* [Exercise aim]: Restate, word for word, each record that follows.

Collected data
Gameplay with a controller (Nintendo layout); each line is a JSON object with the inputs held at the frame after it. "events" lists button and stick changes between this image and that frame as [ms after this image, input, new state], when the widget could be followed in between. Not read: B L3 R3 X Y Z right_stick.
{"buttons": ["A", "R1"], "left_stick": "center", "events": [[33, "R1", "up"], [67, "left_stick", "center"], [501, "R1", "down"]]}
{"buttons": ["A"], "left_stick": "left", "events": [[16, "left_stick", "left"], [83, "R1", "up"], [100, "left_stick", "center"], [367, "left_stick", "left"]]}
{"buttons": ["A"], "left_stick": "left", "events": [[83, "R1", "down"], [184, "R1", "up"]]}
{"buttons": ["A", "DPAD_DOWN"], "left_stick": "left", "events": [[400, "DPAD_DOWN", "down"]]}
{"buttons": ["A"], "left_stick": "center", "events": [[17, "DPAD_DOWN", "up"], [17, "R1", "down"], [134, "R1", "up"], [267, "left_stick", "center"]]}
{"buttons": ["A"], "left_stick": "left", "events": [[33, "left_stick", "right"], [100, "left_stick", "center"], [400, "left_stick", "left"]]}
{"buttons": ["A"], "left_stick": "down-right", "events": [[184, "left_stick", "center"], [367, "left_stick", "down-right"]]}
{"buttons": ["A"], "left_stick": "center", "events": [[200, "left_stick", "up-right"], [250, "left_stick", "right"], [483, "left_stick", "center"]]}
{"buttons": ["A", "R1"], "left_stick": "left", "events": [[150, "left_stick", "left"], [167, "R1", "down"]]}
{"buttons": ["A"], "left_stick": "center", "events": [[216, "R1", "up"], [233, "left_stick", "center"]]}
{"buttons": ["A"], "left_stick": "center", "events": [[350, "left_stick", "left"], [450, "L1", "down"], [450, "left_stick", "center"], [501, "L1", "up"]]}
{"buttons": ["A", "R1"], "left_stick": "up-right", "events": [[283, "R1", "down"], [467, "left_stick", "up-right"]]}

* [The answer]:
Gameplay with a controller (Nintendo layout); each line is a JSON object with the inputs held at the frame after it. "events" lists button and stick changes between this image and that frame as [ms after this image, input, new state], when the widget could be followed in between. Not read: B L3 R3 X Y Z right_stick.
{"buttons": ["A", "R1"], "left_stick": "center", "events": [[33, "R1", "up"], [67, "left_stick", "center"], [501, "R1", "down"]]}
{"buttons": ["A"], "left_stick": "left", "events": [[16, "left_stick", "left"], [83, "R1", "up"], [100, "left_stick", "center"], [367, "left_stick", "left"]]}
{"buttons": ["A"], "left_stick": "left", "events": [[83, "R1", "down"], [184, "R1", "up"]]}
{"buttons": ["A", "DPAD_DOWN"], "left_stick": "left", "events": [[400, "DPAD_DOWN", "down"]]}
{"buttons": ["A"], "left_stick": "center", "events": [[17, "DPAD_DOWN", "up"], [17, "R1", "down"], [134, "R1", "up"], [267, "left_stick", "center"]]}
{"buttons": ["A"], "left_stick": "left", "events": [[33, "left_stick", "right"], [100, "left_stick", "center"], [400, "left_stick", "left"]]}
{"buttons": ["A"], "left_stick": "down-right", "events": [[184, "left_stick", "center"], [367, "left_stick", "down-right"]]}
{"buttons": ["A"], "left_stick": "center", "events": [[200, "left_stick", "up-right"], [250, "left_stick", "right"], [483, "left_stick", "center"]]}
{"buttons": ["A", "R1"], "left_stick": "left", "events": [[150, "left_stick", "left"], [167, "R1", "down"]]}
{"buttons": ["A"], "left_stick": "center", "events": [[216, "R1", "up"], [233, "left_stick", "center"]]}
{"buttons": ["A"], "left_stick": "center", "events": [[350, "left_stick", "left"], [450, "L1", "down"], [450, "left_stick", "center"], [501, "L1", "up"]]}
{"buttons": ["A", "R1"], "left_stick": "up-right", "events": [[283, "R1", "down"], [467, "left_stick", "up-right"]]}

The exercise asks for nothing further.